Surveys Suggest Indians Used E-wallets the Most in April
Technology has become a mediator for masses during lockdown. As public offices, private companies, and marketplaces are shut, people are relying more on digital payment apps, online grocery apps and entertainment apps. By using tech-enabled applications, it has become easier to pay out bills and purchase commodities at one’s own convenience.
According to the Singapore-based fintech solution provider, Rapyd’s business report, access to the banking services and application usage has increased as over 80 per cent consumers, in nations encompassed in Asia Pacific region, owning a savings account or debit card are using it regularly.

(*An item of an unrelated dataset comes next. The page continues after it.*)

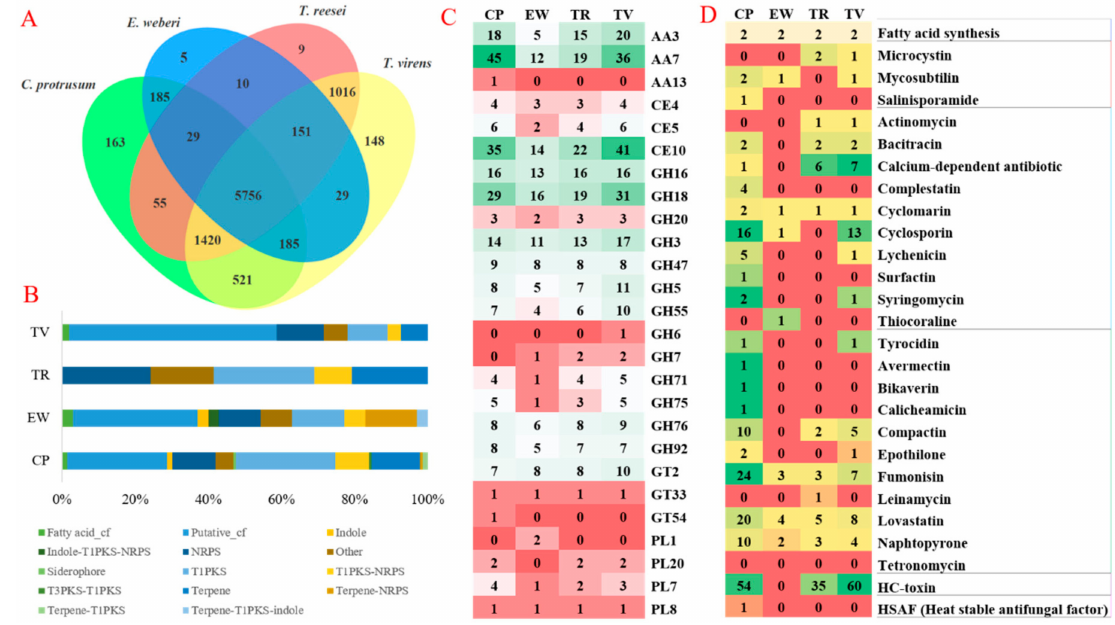
Figure 2. Comparative genomic analysis, carbohydrate-active enzymes (CAZymes) and secondary metabolites (SMs) of C. protrusum and three other fungi in the Hypocreaceae family. ( A ) Comparison of the protein-coding genes of C. protrusum with those of other Hypocreaceae with different lifestyle E. weberi (27.20 Mb, 6870 genes), TR (33.39Mb, 9115 genes) and TV (39.02Mb, 12,406 genes) based on orthology analysis. ( B ) The number of antiSMASH SMs of C. protrusum and EW, T. reesei (TR), and T . virens (TV). ( C ) Abundance of CAZyme modules in C. protrusum and EW, TR, and TV. ( D ) The number of NaPDoS SMs of C. protrusum and EW, TR, and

The report has calibrated various transactions including person-to-person (P2P), business-to-consumer (B2C), business-to-business (B2B), and government-to-consumer (G2C). It states that there is a steep increase in usage of fintech applications such as e-wallet during lockdown. According to it, 77.6 per cent of the Indian consumers used e-wallet in the last month (April), followed by 77.4 per cent of Malaysians and 70.2 per cent of Indonesians.
Increasing Usage of eWallets Among Indians
As per Rapyd’s report, e-wallets ( or digital payment applications) have gained prominence amongst Indians for making personal transactions. 33.5 per cent of Indians make personal repayments through e-wallets; it is followed by 24 per cent of Singaporeans.
Security dominated consumer desires in four of the seven countries with 82% of Indians, 75% of Malaysians and Indonesians, and 68% of Singaporeans citing keeping personal information safe as the most important attribute of receiving payments.
The report comes at a uniquely important time as the COVID-19 pandemic has created a massive global economic disruption. By analyzing consumer preferences Rapyd gives businesses reliable information at a time when the demand for alternative employment, delivery apps, and digital marketplace models are growing, while rising unemployment levels could send millions of new workers into the gig economy.
"While data about how consumers prefer to make payments is widely available, businesses struggle to make payouts to gig-workers, online sellers, and B2B partners using the methods that these beneficiaries prefer and often require. Through this report, we are able to provide actionable information to global organizations as they make critical business decisions impacting both the short and long term health of their companies," said Brendan Miller, Head of Global Product Marketing at Rapyd.
The report found that there is no one-size-fits-all approach to global payouts. Every country is unique in its preferences and digital leaders must be prepared to localize their payout experiences to drive beneficiary loyalty and engagement.